Source material -
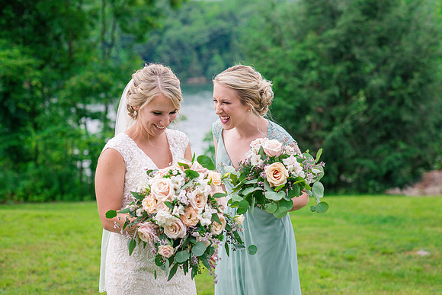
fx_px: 1044
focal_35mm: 85
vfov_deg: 16.1
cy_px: 148
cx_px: 221
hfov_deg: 23.9
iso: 500
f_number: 3.5
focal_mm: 85
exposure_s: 1/2000
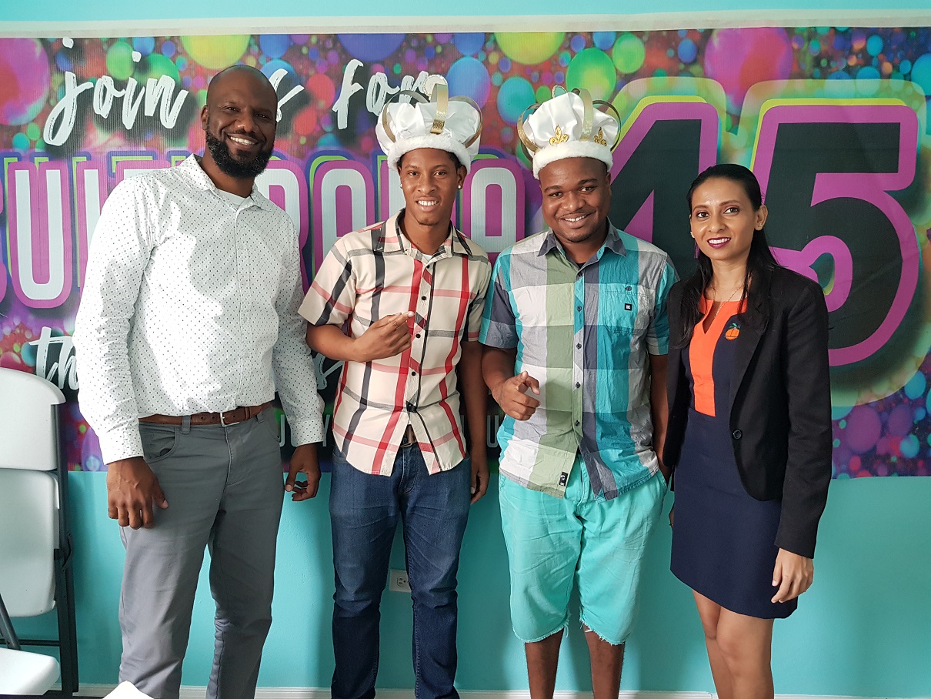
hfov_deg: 67.3
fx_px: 699
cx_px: 466
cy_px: 350
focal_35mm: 26
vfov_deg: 53.1
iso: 160
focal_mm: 4.2
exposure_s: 1/40
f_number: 1.7
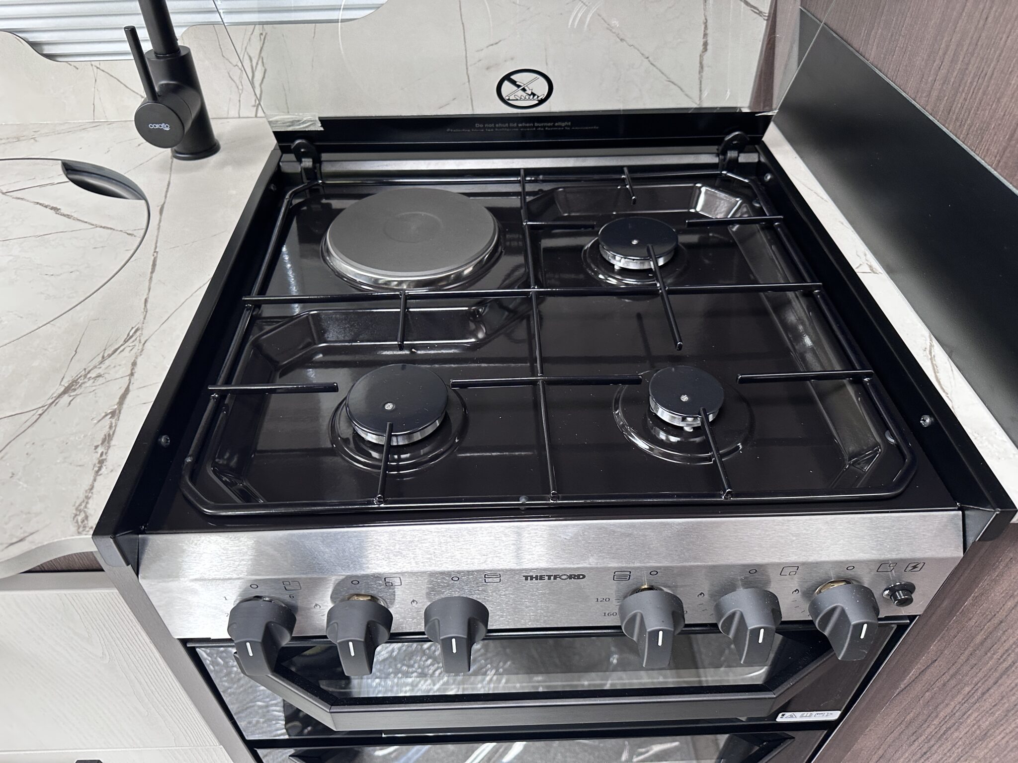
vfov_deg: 56.8
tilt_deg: -40.6
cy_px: 382
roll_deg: +2.1
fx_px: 706
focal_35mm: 24
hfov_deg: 71.6
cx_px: 509
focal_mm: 6.86
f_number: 1.78
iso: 250
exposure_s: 1/67
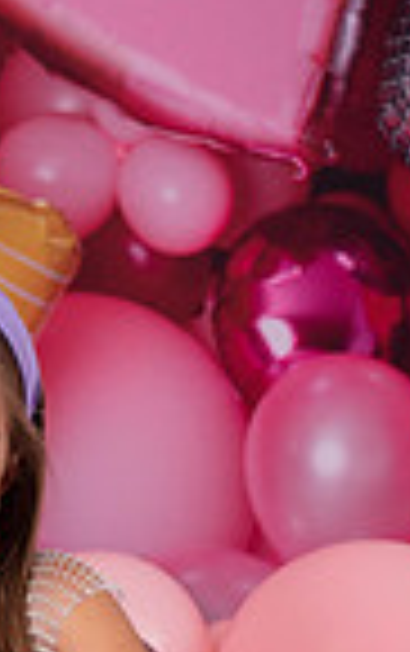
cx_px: -72
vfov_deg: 15.6
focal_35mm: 133
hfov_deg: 9.8
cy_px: 553
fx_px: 2371
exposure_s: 1/125
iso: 160
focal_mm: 42
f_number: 5
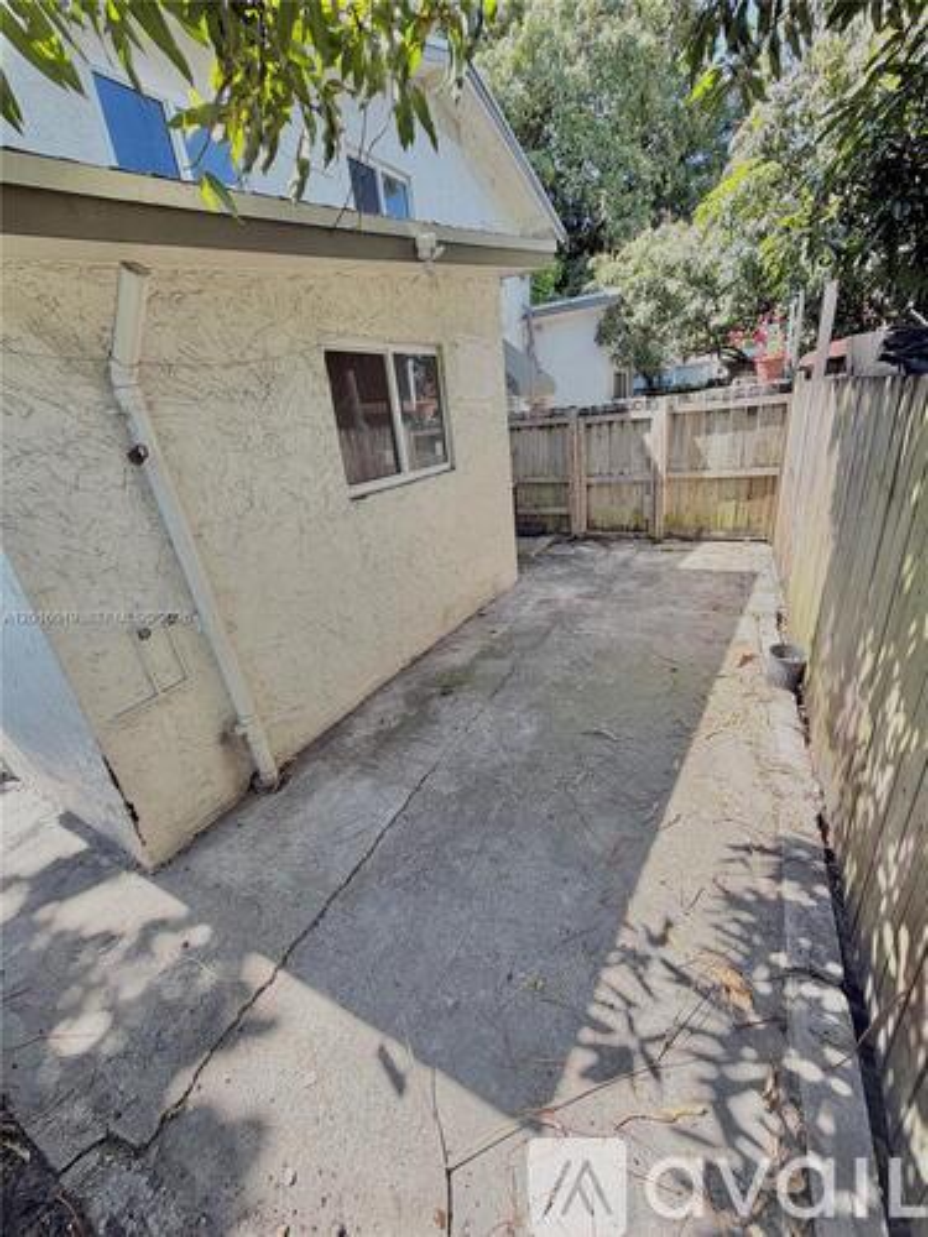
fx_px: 500
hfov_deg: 85.7
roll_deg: +6.0
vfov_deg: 102.1
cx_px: 464
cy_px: 618
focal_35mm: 14
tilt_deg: -22.7
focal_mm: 2.22
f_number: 2.2
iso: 50
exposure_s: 1/310
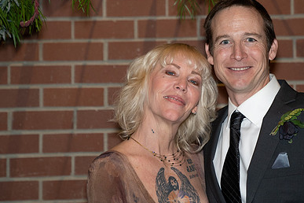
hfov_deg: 17.9
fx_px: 963
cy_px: 39
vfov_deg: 12.0
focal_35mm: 114
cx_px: 181
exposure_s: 1/125
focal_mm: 70
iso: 2000
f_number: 2.8
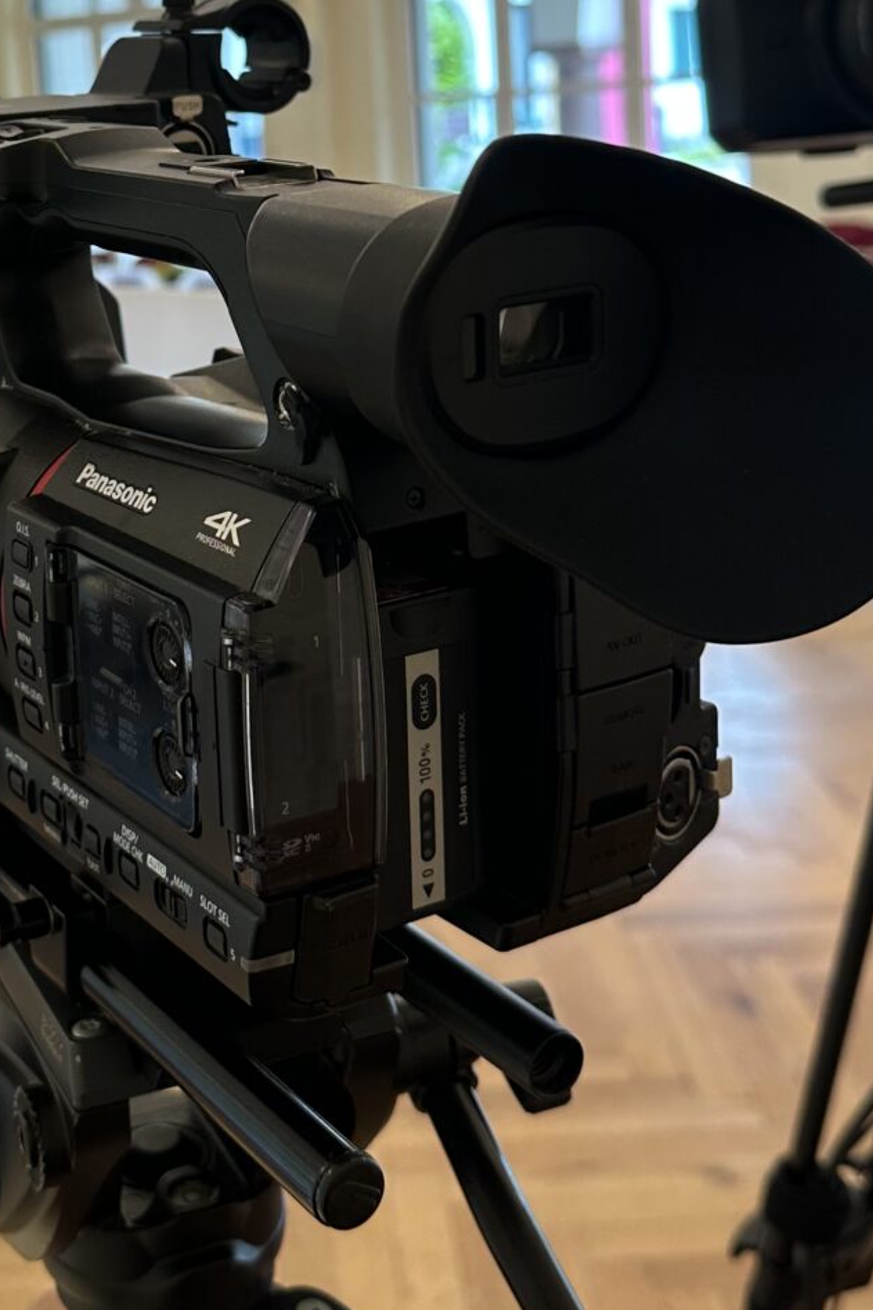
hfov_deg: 24.8
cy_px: 354
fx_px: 1965
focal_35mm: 54
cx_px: 224
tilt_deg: -6.6
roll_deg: +3.4
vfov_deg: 36.2
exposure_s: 1/100
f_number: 1.78
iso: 100
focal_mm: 6.86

Task instructions - Starting with the first line of the data above and ending with the line containing "roll_deg: +2.1", please restate every line exactly, leaving images out.

Exercise response -
fx_px: 1044
focal_35mm: 85
vfov_deg: 16.1
cy_px: 148
cx_px: 221
hfov_deg: 23.9
iso: 500
f_number: 3.5
focal_mm: 85
exposure_s: 1/2000
hfov_deg: 67.3
fx_px: 699
cx_px: 466
cy_px: 350
focal_35mm: 26
vfov_deg: 53.1
iso: 160
focal_mm: 4.2
exposure_s: 1/40
f_number: 1.7
vfov_deg: 56.8
tilt_deg: -40.6
cy_px: 382
roll_deg: +2.1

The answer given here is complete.